(Data excerpts)
----
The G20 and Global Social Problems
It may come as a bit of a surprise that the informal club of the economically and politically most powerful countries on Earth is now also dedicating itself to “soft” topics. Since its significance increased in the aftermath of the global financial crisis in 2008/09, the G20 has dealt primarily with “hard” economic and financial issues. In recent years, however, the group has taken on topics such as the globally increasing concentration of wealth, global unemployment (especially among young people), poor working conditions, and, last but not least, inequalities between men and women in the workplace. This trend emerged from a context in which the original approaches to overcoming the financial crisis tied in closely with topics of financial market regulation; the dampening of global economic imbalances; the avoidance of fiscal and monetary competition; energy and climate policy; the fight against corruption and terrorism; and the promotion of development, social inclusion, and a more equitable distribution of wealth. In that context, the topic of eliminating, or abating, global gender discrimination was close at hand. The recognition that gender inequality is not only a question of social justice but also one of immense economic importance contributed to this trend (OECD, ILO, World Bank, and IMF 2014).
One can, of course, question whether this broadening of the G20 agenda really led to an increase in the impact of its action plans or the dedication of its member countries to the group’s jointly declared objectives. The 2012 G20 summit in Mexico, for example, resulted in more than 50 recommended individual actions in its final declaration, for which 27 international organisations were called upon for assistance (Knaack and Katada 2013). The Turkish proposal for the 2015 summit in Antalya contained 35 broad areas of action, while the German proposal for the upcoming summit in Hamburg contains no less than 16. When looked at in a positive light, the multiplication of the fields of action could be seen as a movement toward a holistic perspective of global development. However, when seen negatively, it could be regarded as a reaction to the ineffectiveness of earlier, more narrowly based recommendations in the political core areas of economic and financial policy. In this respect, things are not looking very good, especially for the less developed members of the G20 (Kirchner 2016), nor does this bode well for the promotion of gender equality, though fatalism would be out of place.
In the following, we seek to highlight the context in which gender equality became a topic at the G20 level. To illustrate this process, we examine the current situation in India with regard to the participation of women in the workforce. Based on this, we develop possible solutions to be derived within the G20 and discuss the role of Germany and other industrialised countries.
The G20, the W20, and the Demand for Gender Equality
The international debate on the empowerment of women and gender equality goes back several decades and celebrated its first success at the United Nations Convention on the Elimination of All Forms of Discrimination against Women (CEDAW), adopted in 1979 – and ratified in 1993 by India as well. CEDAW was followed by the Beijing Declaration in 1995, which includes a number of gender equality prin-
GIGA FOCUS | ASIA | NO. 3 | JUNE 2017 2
----
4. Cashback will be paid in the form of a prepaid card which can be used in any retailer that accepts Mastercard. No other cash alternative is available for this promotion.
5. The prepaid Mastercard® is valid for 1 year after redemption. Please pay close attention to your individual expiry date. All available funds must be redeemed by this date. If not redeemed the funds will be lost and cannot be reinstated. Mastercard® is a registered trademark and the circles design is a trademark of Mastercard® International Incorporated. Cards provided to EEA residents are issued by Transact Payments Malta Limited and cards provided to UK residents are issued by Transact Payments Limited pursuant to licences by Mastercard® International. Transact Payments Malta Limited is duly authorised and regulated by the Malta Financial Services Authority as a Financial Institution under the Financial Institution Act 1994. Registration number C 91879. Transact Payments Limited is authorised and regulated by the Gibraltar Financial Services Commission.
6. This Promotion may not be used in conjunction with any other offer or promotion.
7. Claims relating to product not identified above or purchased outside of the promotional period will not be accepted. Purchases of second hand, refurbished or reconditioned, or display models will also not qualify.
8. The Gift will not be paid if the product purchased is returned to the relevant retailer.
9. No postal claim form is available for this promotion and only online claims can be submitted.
----
Filter the records above down to the lines that hold the string "used".

4. Cashback will be paid in the form of a prepaid card which can be used in any retailer that accepts Mastercard. No other cash alternative is available for this promotion.
6. This Promotion may not be used in conjunction with any other offer or promotion.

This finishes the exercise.